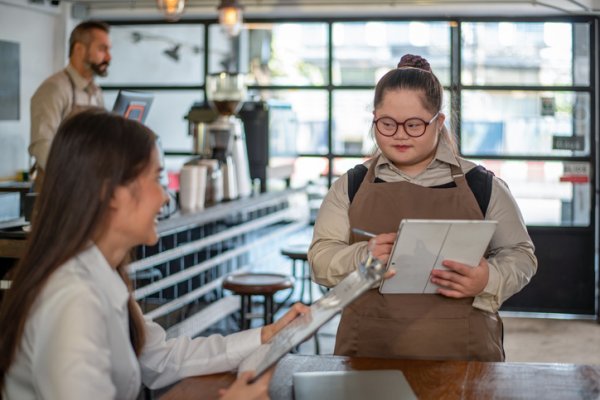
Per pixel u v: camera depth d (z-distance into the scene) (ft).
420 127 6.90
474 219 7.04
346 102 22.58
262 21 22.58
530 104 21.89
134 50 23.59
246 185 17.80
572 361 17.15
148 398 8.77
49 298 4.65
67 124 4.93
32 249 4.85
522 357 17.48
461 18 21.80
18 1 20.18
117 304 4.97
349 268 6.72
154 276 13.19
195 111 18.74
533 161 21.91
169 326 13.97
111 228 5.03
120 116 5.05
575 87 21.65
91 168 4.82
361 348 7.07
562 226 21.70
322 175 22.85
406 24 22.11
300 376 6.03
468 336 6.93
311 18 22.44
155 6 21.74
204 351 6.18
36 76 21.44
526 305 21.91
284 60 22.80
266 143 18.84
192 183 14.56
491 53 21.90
******
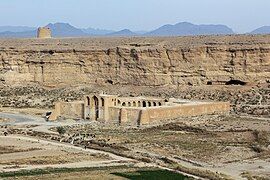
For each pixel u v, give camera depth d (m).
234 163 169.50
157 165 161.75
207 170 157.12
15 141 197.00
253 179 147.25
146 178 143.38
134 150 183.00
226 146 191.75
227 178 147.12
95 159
******
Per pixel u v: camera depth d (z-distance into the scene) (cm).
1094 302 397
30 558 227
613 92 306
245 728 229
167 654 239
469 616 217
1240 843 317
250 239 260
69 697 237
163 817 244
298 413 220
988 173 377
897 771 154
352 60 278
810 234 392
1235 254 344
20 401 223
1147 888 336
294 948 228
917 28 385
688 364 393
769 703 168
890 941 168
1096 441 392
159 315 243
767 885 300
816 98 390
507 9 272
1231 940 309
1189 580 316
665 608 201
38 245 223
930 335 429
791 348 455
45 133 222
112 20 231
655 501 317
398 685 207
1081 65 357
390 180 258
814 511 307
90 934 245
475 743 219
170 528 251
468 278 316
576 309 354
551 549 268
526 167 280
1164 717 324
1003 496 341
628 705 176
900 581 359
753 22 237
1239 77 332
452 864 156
******
*Exercise description*.
Within the material above, the line with "294 948 228" opens the range and the line with "452 864 156" closes it; reproduce that range word for word.

*Answer to this exercise*.
294 948 228
917 28 385
688 364 393
769 703 168
890 941 168
1096 441 392
159 315 243
767 885 300
816 98 390
507 9 272
1231 940 309
1189 580 316
665 608 201
38 245 223
930 335 429
791 348 455
45 133 222
112 20 231
655 501 317
398 685 207
1081 65 357
390 180 258
814 511 307
90 934 245
475 743 219
170 528 251
468 278 316
576 309 354
551 549 268
526 167 280
1164 717 324
1003 496 341
628 705 176
900 581 359
753 22 237
1239 77 332
452 864 156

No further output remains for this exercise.